Tip: Ignore a Single Query Parameter when Caching with Nginx

Since it's not entirely obvious, this is how you can ignore a subset of the query string when using Nginx as a cache for an upstream server (think legacy cache-busting behavior, which can make a Nginx cache ineffective).

First off is the proxy_cache_key directive, which defaults to the value of $scheme$proxy_host$uri$is_args$args. This is ultimately the value that is hashed by Nginx as the lookup key for the cached result. So naturally, any change to this key will result in a separate canonical cache.

$is_args resolves to the literal ? or empty string, so you can basically consider this key to be equal to $scheme$proxy_host$request_uri. All variables are document on the official docs.

But let's say we want to ignore a value e.g. say ?random=2d027f03-54aa-4713-b67a-1d11a3025f59, but don't want to take the draconic approach of asking Nginx to completely ignore the query string. For this, I think the easiest solution is to use Nginx maps and regex.

TOML, also INI

# Maps need to be under the http context.
http {

    # The input to the map is $args, which might be an empty string.
    map $args $cache_args {
        # Kind of scary, explained later.
        "~*^(.*?)?&?tag=[^&]*?(&.*)?$" $1$2;
        # If the above regex fails to match, assume the $args as unchanged.
        default $args;
    }
}

Let's break down that scary regex.

A regex expression that is color coded with the different sections — I'm so sorry to screen readers, I have no idea how to make this accessible.

(Purple) The first section isn't regex, but it does enable regex within the map pattern selector. The * part declares this regex should be done case-insensitive. RFC does say that URL's should be case-sensitive, but most systems follow Postel's law, as letter-case may change going through multiple proxies.
(Yellow) Just specifying that this regex must eat the whole input, or none of the input. This is typically best practices for both performance and correctness.
(Green) Capture group 1 (aka $1) - basically eat everything, non-greedily, before our "query parameter to remove". The non-greedy *? is mostly a micro-optimization to avoid regex backtracking (read, costly). Most regex DOS exploits are from causing excessive backtracking.
(Red) Capture group 2 (aka $2) - basically eat everything after the "query parameter to remove".
(Gray) The actual "query parameter to remove" - basically eat the literal random=, and then any input that is not &.
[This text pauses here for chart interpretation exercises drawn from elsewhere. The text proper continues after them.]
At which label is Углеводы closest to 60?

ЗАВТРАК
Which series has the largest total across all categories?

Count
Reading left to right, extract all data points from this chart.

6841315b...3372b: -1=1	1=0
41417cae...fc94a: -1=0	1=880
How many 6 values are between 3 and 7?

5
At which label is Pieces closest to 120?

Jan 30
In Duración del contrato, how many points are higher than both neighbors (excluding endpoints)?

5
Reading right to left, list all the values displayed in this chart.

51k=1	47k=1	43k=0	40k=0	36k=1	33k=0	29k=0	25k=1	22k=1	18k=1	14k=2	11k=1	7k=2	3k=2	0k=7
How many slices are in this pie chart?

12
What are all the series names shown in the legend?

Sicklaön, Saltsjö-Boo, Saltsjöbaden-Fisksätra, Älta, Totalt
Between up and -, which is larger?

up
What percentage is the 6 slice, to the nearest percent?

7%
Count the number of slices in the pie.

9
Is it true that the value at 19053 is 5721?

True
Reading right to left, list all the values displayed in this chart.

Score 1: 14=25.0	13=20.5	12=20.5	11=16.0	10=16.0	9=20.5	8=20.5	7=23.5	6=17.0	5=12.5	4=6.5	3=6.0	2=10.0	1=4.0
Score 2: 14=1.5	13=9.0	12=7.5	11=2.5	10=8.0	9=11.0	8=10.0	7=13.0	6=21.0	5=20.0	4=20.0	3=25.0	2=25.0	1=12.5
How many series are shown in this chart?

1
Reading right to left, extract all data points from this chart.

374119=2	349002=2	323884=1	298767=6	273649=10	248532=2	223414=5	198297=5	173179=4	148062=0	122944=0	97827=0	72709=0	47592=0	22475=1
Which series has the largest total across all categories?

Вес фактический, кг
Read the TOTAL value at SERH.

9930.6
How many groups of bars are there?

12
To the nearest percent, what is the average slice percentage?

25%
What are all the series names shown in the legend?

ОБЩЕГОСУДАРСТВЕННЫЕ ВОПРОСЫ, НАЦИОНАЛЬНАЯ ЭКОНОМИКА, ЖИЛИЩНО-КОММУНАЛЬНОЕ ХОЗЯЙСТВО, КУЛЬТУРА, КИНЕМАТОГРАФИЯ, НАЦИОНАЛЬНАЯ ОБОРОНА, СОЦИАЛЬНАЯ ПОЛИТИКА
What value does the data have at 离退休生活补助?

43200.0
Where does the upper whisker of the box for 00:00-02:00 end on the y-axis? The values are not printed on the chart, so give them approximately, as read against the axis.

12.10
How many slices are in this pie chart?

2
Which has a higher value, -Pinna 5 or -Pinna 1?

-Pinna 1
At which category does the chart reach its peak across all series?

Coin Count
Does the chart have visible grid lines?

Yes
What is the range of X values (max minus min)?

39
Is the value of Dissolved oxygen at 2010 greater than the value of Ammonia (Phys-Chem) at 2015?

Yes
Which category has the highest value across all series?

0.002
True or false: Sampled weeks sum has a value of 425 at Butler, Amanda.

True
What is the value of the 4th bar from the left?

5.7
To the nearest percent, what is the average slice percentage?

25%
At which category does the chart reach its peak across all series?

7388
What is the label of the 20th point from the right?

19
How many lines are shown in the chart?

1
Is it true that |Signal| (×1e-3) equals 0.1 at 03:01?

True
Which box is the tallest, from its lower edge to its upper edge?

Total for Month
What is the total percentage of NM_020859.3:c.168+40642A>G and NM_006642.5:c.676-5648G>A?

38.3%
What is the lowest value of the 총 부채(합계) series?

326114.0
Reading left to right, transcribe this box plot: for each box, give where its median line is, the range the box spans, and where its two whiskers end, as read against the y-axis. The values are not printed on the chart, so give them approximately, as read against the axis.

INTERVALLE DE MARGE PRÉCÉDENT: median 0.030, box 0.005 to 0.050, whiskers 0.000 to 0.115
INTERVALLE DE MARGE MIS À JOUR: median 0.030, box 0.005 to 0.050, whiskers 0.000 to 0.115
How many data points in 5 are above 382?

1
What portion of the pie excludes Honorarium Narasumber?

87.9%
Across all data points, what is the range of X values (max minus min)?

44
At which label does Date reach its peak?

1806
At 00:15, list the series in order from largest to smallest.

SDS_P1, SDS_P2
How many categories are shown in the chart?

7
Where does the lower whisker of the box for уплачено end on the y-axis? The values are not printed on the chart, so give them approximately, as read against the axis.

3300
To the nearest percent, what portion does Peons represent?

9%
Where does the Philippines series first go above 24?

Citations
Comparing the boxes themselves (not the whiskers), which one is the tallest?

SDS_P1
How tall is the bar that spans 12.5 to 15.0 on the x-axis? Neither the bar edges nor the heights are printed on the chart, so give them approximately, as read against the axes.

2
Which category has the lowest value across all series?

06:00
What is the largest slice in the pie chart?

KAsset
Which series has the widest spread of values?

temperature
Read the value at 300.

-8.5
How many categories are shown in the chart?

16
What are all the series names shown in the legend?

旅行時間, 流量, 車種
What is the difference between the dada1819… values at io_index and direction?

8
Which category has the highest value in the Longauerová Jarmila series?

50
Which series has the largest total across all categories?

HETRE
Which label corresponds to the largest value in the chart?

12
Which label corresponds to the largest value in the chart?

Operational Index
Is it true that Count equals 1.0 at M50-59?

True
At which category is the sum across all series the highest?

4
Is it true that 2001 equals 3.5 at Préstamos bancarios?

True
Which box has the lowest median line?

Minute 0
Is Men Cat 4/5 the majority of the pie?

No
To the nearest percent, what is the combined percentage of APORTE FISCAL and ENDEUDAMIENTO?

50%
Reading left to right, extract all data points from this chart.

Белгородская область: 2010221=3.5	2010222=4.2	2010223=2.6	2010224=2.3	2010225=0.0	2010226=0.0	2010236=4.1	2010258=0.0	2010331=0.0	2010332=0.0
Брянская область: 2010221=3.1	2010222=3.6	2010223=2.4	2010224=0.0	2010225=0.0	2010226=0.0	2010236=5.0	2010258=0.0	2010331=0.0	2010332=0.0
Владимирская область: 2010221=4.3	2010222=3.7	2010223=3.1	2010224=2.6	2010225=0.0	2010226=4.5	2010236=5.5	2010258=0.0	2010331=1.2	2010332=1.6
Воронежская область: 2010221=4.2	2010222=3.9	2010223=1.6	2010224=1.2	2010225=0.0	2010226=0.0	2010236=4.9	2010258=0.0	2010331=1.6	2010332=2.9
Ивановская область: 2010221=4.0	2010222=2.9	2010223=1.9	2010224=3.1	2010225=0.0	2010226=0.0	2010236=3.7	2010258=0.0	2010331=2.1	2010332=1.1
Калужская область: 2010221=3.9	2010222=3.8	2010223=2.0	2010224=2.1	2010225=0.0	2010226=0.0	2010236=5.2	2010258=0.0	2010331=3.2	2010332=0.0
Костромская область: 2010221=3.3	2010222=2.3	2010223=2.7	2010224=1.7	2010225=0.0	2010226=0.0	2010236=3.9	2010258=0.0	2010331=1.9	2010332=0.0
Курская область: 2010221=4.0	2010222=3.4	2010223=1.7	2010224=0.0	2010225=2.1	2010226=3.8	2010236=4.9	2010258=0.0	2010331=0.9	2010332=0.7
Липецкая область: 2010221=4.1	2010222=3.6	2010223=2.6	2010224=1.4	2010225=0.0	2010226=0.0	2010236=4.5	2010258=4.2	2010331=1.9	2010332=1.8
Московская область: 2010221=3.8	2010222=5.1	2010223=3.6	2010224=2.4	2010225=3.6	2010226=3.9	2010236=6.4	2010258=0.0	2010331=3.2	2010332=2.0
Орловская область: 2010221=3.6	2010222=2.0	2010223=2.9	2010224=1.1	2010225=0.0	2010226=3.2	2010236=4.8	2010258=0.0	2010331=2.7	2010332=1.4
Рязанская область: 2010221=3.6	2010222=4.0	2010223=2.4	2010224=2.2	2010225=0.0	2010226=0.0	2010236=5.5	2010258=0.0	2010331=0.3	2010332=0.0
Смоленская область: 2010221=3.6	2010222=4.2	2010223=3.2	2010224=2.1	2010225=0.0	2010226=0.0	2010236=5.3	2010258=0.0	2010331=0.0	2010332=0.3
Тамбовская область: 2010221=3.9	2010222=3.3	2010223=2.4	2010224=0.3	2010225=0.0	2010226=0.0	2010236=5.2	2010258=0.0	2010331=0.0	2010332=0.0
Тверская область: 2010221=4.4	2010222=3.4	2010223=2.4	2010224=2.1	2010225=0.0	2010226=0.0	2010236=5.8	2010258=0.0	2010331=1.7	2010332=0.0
I like to personify regex as a hungry monster that eats everything in it's path. I like to think this helps my sanity.

So this regex ultimately will produce 2 groups, ignoring the part of the query string we want to ignore.

A query string with the regex groups applied, color coded — I reeeaaally should learn to use a vector editor, and not Microsoft Word...

So the end result of $cache_args will either be $args$ or the concatenation of $1$2 (group 1 and group 2).

It's important to test the regex against different query strings e.g. prefixed group, postfixed group, etc. I used these test cases to double check edge-conditions.

After we have our new normalized query string, it can be used in the cache key. A complete config might look like:

TOML, also INI

http {

    map $args $cache_args {
        "~*^(.*?)?&?tag=[^&]*?(&.*)?$" $1$2;
        default $args;
    }

    server {
        location / {
            proxy_pass http://upstream:80;
            proxy_cache main;
            proxy_cache_min_uses 0;
            proxy_cache_lock on;

            # Set the cache key to use our possibly modified $cache_args.
            proxy_cache_key $scheme$proxy_host$uri$is_args$cache_args;

            add_header X-Cache-Status $upstream_cache_status;
            add_header X-Cache-Key $uri$is_args$cache_args;
        }
    }
}

Here I'm using the X-Cache-Key response header to help test my regex. For this to be a success, X-Cache-Key should be the exact same URL that Nginx receives, minus that one query parameter random=.

And that's about it. Kind of cool how flexible Nginx is, it gives Varnish a run for its money.